> _課題一覧_
(1) 文書抜粋のうち、「一方、賃借人が賃借権を第三者」を含む語句から書き起こし、「方が合意すれば再契約は可能。」で終わるまでの範囲を正確に打ち直してください。
(2) 文書抜粋によると、一般定期借地権の期間は何年以上と定められていますか。

普通借地権は契約期間が30年、更新1回目が20年、さらに更新する場合は10年と10年刻みとなります。
定期借地権
・契約が終了すると契約は更新されず、地主に土地が返還される「土地を借りる権利」。更新はない。
一般定期借地権 | 建物譲渡特約付借地権 | 事業用定期借地権等 | |
期間 | 50年以上 | 30年以上 | 10年以上50年未満 |
契約方法 | 書面(公正証書等) | 規定なし | 公正証書に限る |
利用目的 | 制限なし | 制限なし | 事業用に限る (居住の用に供するものを除く) |
終了時の措置 | 原則更地で返還 | 建物付で返還 (地主が建物を買い取る) | 原則更地で返還 |
借地権が地上権である場合には、賃借人は土地所有者(借地権設定者)の承諾なしにその地上権を譲渡できる。これは、借地上の建物を譲渡する際に地上権も同時に譲渡できるようにしなければ、借地人が建物を自由に処分することができなくなるからである。
一方、賃借人が賃借権を第三者に譲渡・転貸する場合には賃貸人(土地所有者)の承諾が必要になる。
賃貸住宅事業や社宅等の居住を目的とする場合には事業用定期借地権は設定できない。
借家権
建物の賃貸借のこと。街の不動産屋さんでマンションやアパートを借りるときをイメージするとわかりやすい。
普通借家契約
・大家から更新の拒絶や解約の申入れの通知には正当な理由が必要。
・契約期間は1年以上(1年未満の契約は期間のない定めのない契約とみなす)。
定期借家契約(定期建物賃貸借契約)
・契約で定めた期限が到来すると必ず契約が終了する。ただし、貸主と借主双方が合意すれば再契約は可能。
・契約期間の制限はないが、必ず書面(公正証書でなくてもよい)で契約する必要がある。
・定期借家契約について、(賃貸借契約期間が1年以上である場合に)賃貸人は期間の満了の1年前から6ヵ月前までの間(通知期間)に、その終了を賃借人に対抗できない。
宅地建物取引業法(宅建業法)
宅地建物取引業(宅建業)とは
・自らを当事者として、売買・交換を行う(賃貸を除く)。
・他人間の契約を媒介して、売買・交換・賃貸を行う。
・他人間の契約を代理して、売買・交換・賃貸を行う。

> _データ一覧_
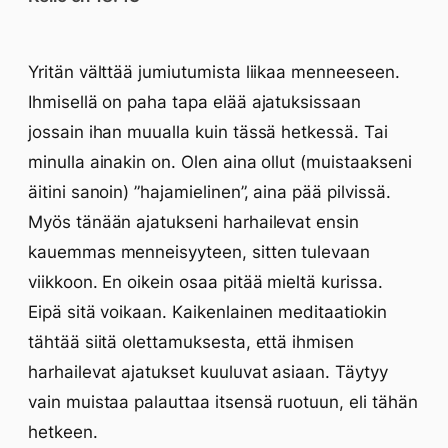
Yritän välttää jumiutumista liikaa menneeseen.
Ihmisellä on paha tapa elää ajatuksissaan
jossain ihan muualla kuin tässä hetkessä. Tai
minulla ainakin on. Olen aina ollut (muistaakseni
äitini sanoin) ”hajamielinen”, aina pää pilvissä.
Myös tänään ajatukseni harhailevat ensin
kauemmas menneisyyteen, sitten tulevaan
viikkoon. En oikein osaa pitää mieltä kurissa.
Eipä sitä voikaan. Kaikenlainen meditaatiokin
tähtää siitä olettamuksesta, että ihmisen
harhailevat ajatukset kuuluvat asiaan. Täytyy
vain muistaa palauttaa itsensä ruotuun, eli tähän
hetkeen.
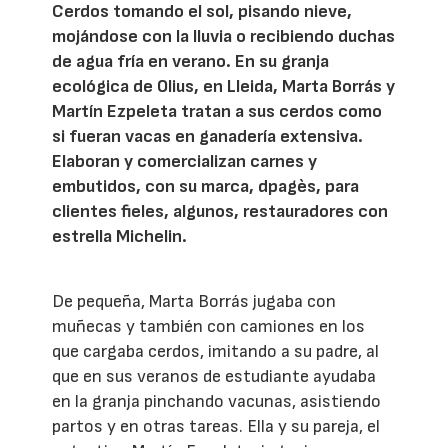
Cerdos tomando el sol, pisando nieve,
mojándose con la lluvia o recibiendo duchas
de agua fría en verano. En su granja
ecológica de Olius, en Lleida, Marta Borrás y
Martín Ezpeleta tratan a sus cerdos como
si fueran vacas en ganadería extensiva.
Elaboran y comercializan carnes y
embutidos, con su marca, dpagès, para
clientes fieles, algunos, restauradores con
estrella Michelin.
De pequeña, Marta Borrás jugaba con
muñecas y también con camiones en los
que cargaba cerdos, imitando a su padre, al
que en sus veranos de estudiante ayudaba
en la granja pinchando vacunas, asistiendo
partos y en otras tareas. Ella y su pareja, el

> _解答一覧_
(1)
一方、賃借人が賃借権を第三者に譲渡・転貸する場合には賃貸人(土地所有者)の承諾が必要になる。
賃貸住宅事業や社宅等の居住を目的とする場合には事業用定期借地権は設定できない。
借家権
建物の賃貸借のこと。街の不動産屋さんでマンションやアパートを借りるときをイメージするとわかりやすい。
普通借家契約
・大家から更新の拒絶や解約の申入れの通知には正当な理由が必要。
・契約期間は1年以上(1年未満の契約は期間のない定めのない契約とみなす)。
定期借家契約(定期建物賃貸借契約)
・契約で定めた期限が到来すると必ず契約が終了する。ただし、貸主と借主双方が合意すれば再契約は可能。

(2) 50年以上です。